Tauriel shook her head and started down the path. Fili followed. "Lord Elrond and his kin are Lady Laeriel's cousins on her mother's side. I think."

"Are they as…" Fili trailed off, trying to think of a more complimentary description than he had been about to use. What Tauriel had told him about Laeriel wasn't uncomplimentary exactly, but it did not, to his ears, sound like ringing endorsements either.

"Lord Elrond is very hospitable, from what I know," Tauriel assured him. "Well, you met him."

Fili snorted.


An elf greeted them when they approached the gates. "Be welcome to Rivendell," they said in lightly accented Westron.

Tauriel bowed, hand over her heart, and Fili copied her. "Our thanks for the hospitality, sir," she replied in the same language. "I am Tauriel of the Greenwood."

She left it up to him to decide whether to give his actual name or make one up, which Fili felt was unsporting. He supposed Elrond might recognize him anyway.

"Fili, son of Dis," he said.

The elf blinked.

Tauriel said carefully, "Fili has had the honor of meeting Lord Elrond before. If we might ask to meet him again-"

The elf spun on his heel and shouted something up at a window in Sindarin, too fast for Fili to catch. He knew some Sindarin. He just knew it when it was spoken slowly.

The window swung open, revealing another elf, this one with hair as dark as Morwinyon's but very little of Morwinyon's features in her face. Her eyes were light, for one thing, and the lids had an extra crease that Morwinyon's face was an oval too, not like Morwinyon's squarer jaw.

Tauriel said, "I see you have heard the name."

The elf who had opened the window ducked away from it, and moments later she came rushing into the courtyard.

"I didn't realize I was so infamous," Fili muttered as the elf woman came to a stop before him.

"Fili, son of Dis, who was nephew to Thorin Oakenshield?" she asked.

"Yes," Fili said slowly, looking at Tauriel.

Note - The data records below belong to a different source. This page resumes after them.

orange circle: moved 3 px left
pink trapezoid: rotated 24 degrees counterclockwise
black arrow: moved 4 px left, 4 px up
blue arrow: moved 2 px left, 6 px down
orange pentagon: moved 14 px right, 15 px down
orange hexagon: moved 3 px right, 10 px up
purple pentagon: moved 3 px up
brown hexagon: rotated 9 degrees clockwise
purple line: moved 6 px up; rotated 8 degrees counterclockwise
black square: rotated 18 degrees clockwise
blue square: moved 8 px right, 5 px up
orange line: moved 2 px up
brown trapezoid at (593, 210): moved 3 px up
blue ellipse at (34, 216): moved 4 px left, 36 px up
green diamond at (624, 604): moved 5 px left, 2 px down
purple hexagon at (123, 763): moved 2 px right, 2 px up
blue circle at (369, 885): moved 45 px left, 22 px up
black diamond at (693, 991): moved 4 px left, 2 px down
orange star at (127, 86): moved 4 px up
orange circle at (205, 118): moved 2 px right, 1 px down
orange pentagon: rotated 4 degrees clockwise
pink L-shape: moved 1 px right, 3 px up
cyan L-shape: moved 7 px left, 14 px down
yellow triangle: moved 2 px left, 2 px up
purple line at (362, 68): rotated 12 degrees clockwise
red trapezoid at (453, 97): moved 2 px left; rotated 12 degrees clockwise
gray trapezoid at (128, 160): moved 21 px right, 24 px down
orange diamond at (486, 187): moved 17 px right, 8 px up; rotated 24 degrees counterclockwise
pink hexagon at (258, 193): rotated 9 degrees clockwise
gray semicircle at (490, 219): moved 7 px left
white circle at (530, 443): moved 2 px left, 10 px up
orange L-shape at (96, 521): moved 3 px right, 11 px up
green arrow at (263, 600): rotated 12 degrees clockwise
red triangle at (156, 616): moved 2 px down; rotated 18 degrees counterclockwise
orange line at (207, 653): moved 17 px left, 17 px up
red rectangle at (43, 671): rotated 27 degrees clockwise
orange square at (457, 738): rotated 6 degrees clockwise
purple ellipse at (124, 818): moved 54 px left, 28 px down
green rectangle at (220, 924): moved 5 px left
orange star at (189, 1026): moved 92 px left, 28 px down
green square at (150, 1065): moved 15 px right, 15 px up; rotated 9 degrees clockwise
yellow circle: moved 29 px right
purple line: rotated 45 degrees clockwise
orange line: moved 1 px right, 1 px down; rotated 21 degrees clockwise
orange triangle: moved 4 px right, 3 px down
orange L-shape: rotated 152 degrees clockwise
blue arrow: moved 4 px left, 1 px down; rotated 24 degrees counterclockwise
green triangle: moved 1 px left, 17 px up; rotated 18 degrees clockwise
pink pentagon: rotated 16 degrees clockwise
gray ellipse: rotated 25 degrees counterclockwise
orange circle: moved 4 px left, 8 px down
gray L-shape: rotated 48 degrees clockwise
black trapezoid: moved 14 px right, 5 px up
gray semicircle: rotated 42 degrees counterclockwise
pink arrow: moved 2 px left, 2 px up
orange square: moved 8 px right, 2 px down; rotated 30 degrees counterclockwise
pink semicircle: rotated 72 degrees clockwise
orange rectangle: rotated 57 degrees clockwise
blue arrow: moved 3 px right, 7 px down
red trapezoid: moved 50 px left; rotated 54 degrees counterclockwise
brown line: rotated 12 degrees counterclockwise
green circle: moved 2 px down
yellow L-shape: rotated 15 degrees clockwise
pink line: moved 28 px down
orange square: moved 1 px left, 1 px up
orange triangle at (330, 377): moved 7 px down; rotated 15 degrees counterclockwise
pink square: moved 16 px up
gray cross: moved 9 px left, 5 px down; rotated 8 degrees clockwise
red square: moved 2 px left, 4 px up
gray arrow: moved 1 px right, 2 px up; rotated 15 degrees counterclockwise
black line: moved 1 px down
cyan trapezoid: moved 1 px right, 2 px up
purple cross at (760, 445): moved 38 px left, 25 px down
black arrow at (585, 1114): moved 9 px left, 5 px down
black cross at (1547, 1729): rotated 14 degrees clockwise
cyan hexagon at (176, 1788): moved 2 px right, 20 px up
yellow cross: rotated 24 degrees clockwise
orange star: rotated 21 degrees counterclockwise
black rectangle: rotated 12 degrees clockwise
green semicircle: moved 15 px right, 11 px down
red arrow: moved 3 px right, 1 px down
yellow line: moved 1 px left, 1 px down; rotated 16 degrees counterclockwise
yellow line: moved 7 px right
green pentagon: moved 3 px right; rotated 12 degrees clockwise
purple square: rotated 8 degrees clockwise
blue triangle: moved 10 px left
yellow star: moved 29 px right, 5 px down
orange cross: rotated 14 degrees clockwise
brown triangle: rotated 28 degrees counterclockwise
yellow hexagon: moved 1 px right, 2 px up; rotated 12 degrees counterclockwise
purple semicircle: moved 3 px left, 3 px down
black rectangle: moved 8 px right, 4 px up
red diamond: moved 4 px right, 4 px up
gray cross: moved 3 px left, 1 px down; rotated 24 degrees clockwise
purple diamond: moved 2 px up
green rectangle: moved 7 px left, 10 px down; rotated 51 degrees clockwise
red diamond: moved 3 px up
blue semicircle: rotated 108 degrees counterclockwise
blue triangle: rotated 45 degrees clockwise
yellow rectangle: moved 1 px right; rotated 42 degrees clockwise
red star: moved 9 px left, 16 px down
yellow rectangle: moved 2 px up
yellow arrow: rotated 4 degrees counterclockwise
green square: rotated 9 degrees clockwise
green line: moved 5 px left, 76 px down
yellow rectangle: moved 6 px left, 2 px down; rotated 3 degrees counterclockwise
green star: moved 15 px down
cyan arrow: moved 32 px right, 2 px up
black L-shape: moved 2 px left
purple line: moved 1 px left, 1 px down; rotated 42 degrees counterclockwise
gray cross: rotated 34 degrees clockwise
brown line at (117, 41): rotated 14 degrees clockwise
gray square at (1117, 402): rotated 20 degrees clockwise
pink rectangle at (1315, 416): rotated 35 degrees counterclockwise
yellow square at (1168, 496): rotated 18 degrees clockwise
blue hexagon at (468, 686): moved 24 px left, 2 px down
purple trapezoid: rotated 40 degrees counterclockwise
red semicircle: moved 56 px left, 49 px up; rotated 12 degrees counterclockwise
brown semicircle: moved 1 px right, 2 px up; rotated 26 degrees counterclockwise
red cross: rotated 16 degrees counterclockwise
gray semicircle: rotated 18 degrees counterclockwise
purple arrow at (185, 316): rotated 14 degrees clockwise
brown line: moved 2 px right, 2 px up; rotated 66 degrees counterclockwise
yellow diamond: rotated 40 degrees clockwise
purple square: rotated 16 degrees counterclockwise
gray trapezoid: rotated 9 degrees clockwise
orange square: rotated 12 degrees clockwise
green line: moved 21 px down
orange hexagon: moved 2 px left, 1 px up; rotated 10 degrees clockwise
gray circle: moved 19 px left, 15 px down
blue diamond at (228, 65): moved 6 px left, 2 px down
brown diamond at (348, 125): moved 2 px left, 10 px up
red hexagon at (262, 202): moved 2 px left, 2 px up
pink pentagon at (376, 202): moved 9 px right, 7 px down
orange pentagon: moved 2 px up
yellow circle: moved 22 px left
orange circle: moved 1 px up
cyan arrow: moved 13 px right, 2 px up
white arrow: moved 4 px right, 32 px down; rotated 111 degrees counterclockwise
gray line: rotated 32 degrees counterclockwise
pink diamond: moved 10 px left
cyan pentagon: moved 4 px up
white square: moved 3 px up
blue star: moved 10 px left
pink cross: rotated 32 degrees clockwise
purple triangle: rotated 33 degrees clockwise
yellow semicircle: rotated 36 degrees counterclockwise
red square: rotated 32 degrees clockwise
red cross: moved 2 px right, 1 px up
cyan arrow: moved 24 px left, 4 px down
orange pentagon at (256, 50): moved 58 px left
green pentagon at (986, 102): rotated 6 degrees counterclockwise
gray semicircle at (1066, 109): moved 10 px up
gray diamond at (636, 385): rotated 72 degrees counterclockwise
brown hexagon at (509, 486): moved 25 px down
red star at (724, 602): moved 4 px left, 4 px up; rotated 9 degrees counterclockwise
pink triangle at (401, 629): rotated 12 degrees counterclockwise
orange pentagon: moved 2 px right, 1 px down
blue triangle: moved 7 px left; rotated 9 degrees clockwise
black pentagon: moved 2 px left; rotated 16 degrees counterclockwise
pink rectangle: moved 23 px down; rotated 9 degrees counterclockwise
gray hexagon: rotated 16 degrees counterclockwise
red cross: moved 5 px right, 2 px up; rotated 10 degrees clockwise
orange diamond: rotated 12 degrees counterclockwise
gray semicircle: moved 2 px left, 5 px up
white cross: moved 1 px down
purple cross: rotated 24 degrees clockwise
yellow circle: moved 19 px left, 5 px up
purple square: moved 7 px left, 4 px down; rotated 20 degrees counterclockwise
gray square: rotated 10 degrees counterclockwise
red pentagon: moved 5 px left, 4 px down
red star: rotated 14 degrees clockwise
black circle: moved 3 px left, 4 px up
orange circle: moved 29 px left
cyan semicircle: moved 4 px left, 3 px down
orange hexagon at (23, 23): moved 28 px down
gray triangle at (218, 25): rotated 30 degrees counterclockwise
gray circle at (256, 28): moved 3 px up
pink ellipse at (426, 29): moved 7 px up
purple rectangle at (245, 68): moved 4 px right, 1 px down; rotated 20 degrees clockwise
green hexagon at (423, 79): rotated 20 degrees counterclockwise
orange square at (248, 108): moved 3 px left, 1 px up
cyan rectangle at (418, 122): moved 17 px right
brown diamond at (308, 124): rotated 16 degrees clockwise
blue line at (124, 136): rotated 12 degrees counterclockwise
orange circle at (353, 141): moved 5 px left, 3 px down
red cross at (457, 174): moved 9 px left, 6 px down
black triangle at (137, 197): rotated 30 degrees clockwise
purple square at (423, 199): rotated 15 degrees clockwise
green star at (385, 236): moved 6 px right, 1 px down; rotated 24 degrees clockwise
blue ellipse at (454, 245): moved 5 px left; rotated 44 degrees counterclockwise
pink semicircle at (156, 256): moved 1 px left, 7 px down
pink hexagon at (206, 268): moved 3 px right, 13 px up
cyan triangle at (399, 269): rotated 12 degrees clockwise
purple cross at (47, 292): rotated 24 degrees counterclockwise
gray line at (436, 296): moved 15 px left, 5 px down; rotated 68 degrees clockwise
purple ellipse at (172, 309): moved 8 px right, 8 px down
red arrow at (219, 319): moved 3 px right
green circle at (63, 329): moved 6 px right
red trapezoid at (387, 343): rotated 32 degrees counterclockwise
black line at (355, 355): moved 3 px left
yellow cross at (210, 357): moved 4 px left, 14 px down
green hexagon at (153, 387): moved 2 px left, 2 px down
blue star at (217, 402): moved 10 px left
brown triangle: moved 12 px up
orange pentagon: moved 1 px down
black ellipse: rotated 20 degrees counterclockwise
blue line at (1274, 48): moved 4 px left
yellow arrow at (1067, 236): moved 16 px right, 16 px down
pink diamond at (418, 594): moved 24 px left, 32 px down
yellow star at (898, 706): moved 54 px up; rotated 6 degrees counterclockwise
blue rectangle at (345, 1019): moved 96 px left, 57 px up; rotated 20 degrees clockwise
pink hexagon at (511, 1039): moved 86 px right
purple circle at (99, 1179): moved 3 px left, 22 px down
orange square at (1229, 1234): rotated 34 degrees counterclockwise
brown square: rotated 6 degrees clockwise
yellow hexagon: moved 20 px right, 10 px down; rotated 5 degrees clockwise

Tauriel shrugged helplessly. He looked back at the elf.

The elf put her hands on her hips, looking down an elegant nose at him, and said, "Your wife believes you dead. Is there a reason you have let her think so?"

Fili's first thought was that it was a joke, and tasteless in the extreme. He was about to tell her so when Tauriel made a choked off noise, and he looked back at her to see her covering her mouth with both hands, eyes wide with horror.

If Morwinyon wasn't dead, if they had left her on the mountain…

Fili didn't bother with dignity. He let himself drop to the ground.